- _Directive_: Show me every line in the listing that has the word "relevant".

- _Data provided_:

-------

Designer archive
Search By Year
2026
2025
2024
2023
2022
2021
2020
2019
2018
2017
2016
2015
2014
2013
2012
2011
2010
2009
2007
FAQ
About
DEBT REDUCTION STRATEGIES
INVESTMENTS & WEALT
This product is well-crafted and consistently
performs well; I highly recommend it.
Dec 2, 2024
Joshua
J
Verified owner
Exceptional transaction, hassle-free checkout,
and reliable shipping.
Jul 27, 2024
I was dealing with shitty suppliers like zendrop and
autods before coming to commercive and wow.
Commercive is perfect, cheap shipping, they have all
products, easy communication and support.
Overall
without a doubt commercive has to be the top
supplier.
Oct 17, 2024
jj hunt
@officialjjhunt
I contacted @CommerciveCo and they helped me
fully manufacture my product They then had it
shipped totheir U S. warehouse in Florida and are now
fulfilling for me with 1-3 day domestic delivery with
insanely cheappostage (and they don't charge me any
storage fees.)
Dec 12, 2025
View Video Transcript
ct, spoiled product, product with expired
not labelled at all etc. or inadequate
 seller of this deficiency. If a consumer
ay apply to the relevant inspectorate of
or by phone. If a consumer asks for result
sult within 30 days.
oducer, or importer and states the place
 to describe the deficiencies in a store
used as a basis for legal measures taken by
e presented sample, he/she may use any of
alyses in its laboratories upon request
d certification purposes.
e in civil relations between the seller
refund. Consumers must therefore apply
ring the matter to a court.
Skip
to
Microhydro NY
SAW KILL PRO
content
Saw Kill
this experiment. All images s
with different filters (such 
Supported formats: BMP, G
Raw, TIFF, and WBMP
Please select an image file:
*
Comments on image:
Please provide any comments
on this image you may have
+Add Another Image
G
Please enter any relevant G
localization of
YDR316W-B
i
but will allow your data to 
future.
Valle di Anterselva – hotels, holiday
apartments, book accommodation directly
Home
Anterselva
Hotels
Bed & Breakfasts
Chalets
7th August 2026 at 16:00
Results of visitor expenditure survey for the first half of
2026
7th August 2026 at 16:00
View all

-------

- _Answer to this problem_:
ay apply to the relevant inspectorate of
Please enter any relevant G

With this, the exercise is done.